June 19, 2013 at 10:21 am
Hi,
Need your help in accomplishing this one. We run on SQL Server 2008. I've a string that can be upto 200 characters max and after every 32 characters a pile (|) got to be inserted. if that 32 characters come in midword, then that pipe has to be placed in the beginning of that word, not in the middle of the word.
Example:
Original String: ABCDEFGH IJKLMNOPQRS TUVWXYZ ABCDEFGHIJKLMN OPQRSTUVWXYZA BCDEFGHIJKLMNOP
Want this way: ABCDEFGH IJKLMNOPQRS TUVWXYZ |ABCDEFGHIJKLMN OPQRSTUVWXYZA |BCDEFGHIJKLMNOP
since these strings are in a table.column and this need to operate on the entire data set (about 200k records), performance is also important.
thanks in advance..
June 19, 2013 at 3:12 pm
So are you talking about updating the table once-off, or whenever a client app retrieves the data? Plus what if the previous "word" is less than 32 characters long and a pipe has been inserted, what do you do?
June 19, 2013 at 3:41 pm
Thanks for your response. Its kind of when the client retrieves the data.
again, the 32 character count should start from where the pipe was placed.
June 20, 2013 at 3:45 am
I'd strongly suggest you do this on the client side. SQL isn't geared towards manipulating strings.
June 20, 2013 at 8:53 am
Venkata-433090 (6/19/2013)
Thanks for your response. Its kind of when the client retrieves the data.again, the 32 character count should start from where the pipe was placed.
Shouldn't take too much effort to tailor this to your requirements:
-- sample data
;WITH SampleData AS (
SELECT
MyString = RTRIM(STUFF(STUFF(MyString,32,0,'|'),64,0,'|'))
FROM (
SELECT MyString = CAST('ABCDEFGH IJKLMNOPQRS TUVWXYZ ABCDEFGHIJKLMN OPQRSTUVWXYZA BCDEFGHIJKLMNOP' AS VARCHAR(200))
) d
)
-- solution
SELECT
MyString,
NewString =
STUFF(
STUFF(
STUFF(
STUFF(
STUFF(
STUFF(
CleanString
,Pos1,0,CASE WHEN Pos1 > 1 THEN '|' ELSE '' END)

▬▬▬

QUESTIONS TO ANSWER:
a - Answer these questions from the forum thread about inserting pipes into strings:
(i) Which version of SQL Server does the original poster run?
(ii) How many records does the data set hold, approximately?
(iii) Where does the June 20 reply at 3:45 am suggest doing the string manipulation?
b - Rewrite the portion of the forum thread about inserting pipes into strings starting at "June 19, 2013 at 3:12" and ending at "towards manipulating strings.", with "pipe" replaced by "vertical bar".
c - Continue the forum thread about inserting pipes into strings from the point where it stops.
The material placed after this thread is separate from it and unrelated to its subject.

INFORMATION PROVIDED:

▬▬▬

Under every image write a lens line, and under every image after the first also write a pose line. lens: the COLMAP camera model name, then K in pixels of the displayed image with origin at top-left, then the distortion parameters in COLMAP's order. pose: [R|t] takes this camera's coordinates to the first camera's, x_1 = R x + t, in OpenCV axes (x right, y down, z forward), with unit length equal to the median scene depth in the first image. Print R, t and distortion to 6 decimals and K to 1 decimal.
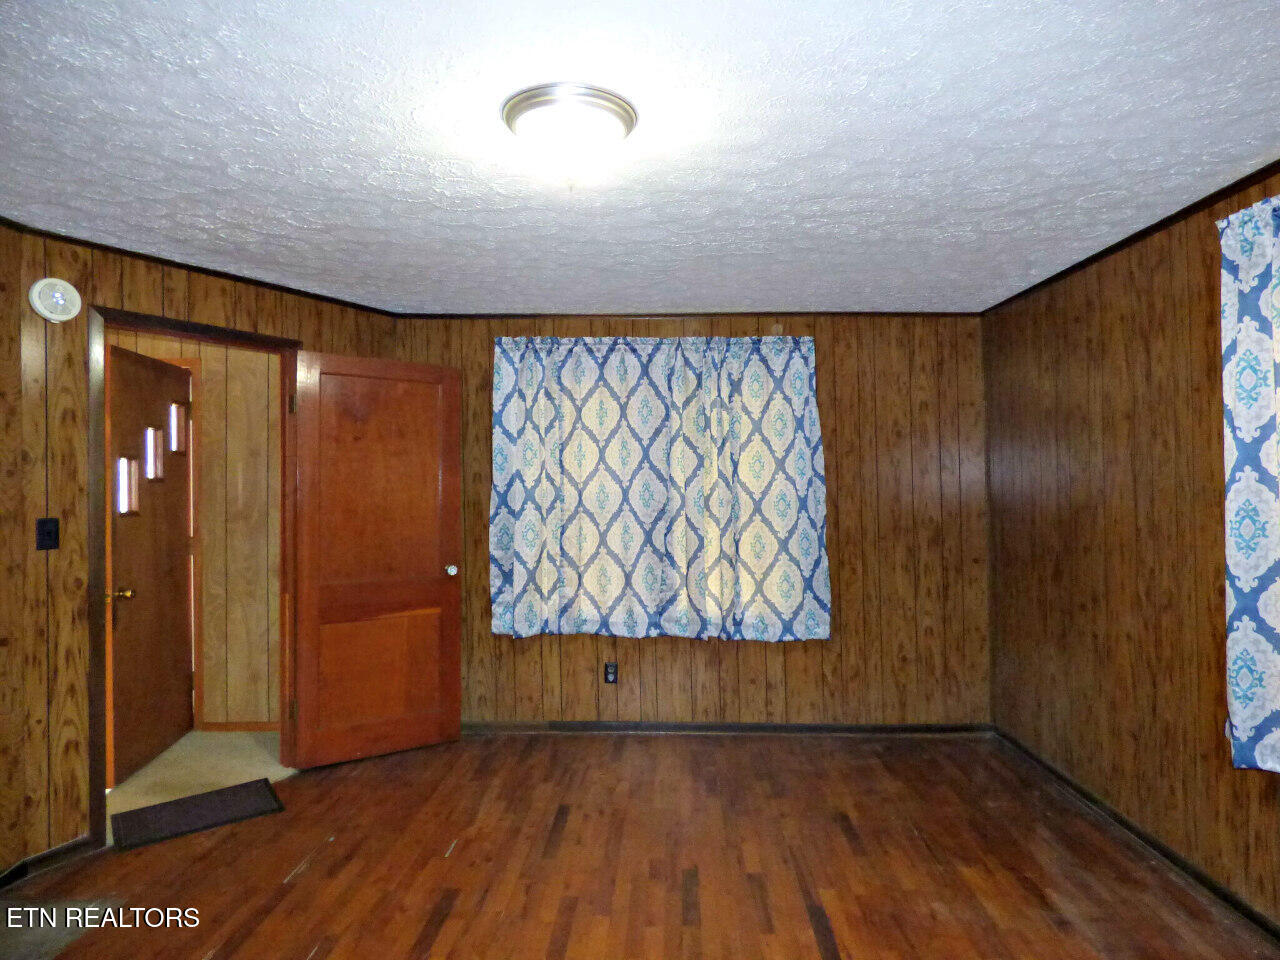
lens RADIAL K [[762.1, 0, 643.3], [0, 762.1, 453.5], [0, 0, 1]] dist [-0.001307, 0.000768]
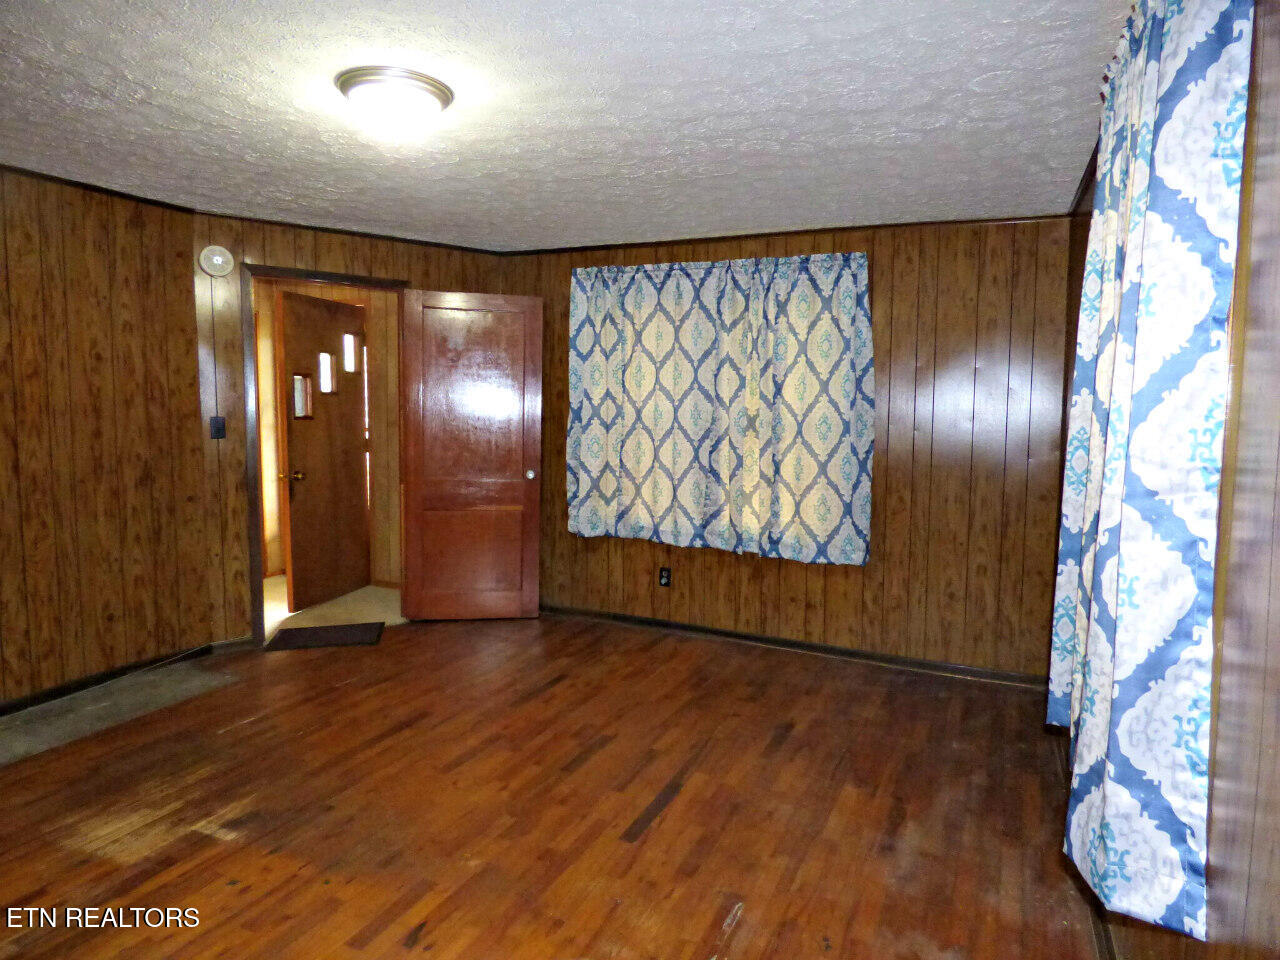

▬▬▬

RESULTS OF THE EXERCISE:
a -
(i) SQL Server 2008.
(ii) About 200k records.
(iii) On the client side.

b -
June 19, 2013 at 3:12 pm
So are you talking about updating the table once-off, or whenever a client app retrieves the data? Plus what if the previous "word" is less than 32 characters long and a vertical bar has been inserted, what do you do?
June 19, 2013 at 3:41 pm
Thanks for your response. Its kind of when the client retrieves the data.
again, the 32 character count should start from where the vertical bar was placed.
June 20, 2013 at 3:45 am
I'd strongly suggest you do this on the client side. SQL isn't geared towards manipulating strings.

c -
,Pos2,0,CASE WHEN Pos2 > 1 THEN '|' ELSE '' END)
,Pos3,0,CASE WHEN Pos3 > 1 THEN '|' ELSE '' END)
,Pos4,0,CASE WHEN Pos4 > 1 THEN '|' ELSE '' END)
,Pos5,0,CASE WHEN Pos5 > 1 THEN '|' ELSE '' END)
,Pos6,0,CASE WHEN Pos6 > 1 THEN '|' ELSE '' END)
FROM SampleData
CROSS APPLY (SELECT CleanString = REPLACE(MyString,'|','')) y
CROSS APPLY ( -- get the position of the last ' ' in each 32 character 'line'
SELECT
Pos1 = MAX(CASE WHEN line = 1 THEN LastSpaceInLine+1 ELSE 1 END),
Pos2 = MAX(CASE WHEN line = 2 THEN LastSpaceInLine+1 ELSE 1 END),
Pos3 = MAX(CASE WHEN line = 3 THEN LastSpaceInLine+1 ELSE 1 END),
Pos4 = MAX(CASE WHEN line = 4 THEN LastSpaceInLine+1 ELSE 1 END),
Pos5 = MAX(CASE WHEN line = 5 THEN LastSpaceInLine+1 ELSE 1 END),
Pos6 = MAX(CASE WHEN line = 6 THEN LastSpaceInLine+1 ELSE 1 END)
FROM (
SELECT
x.line,
LastSpaceInLine = MAX(n)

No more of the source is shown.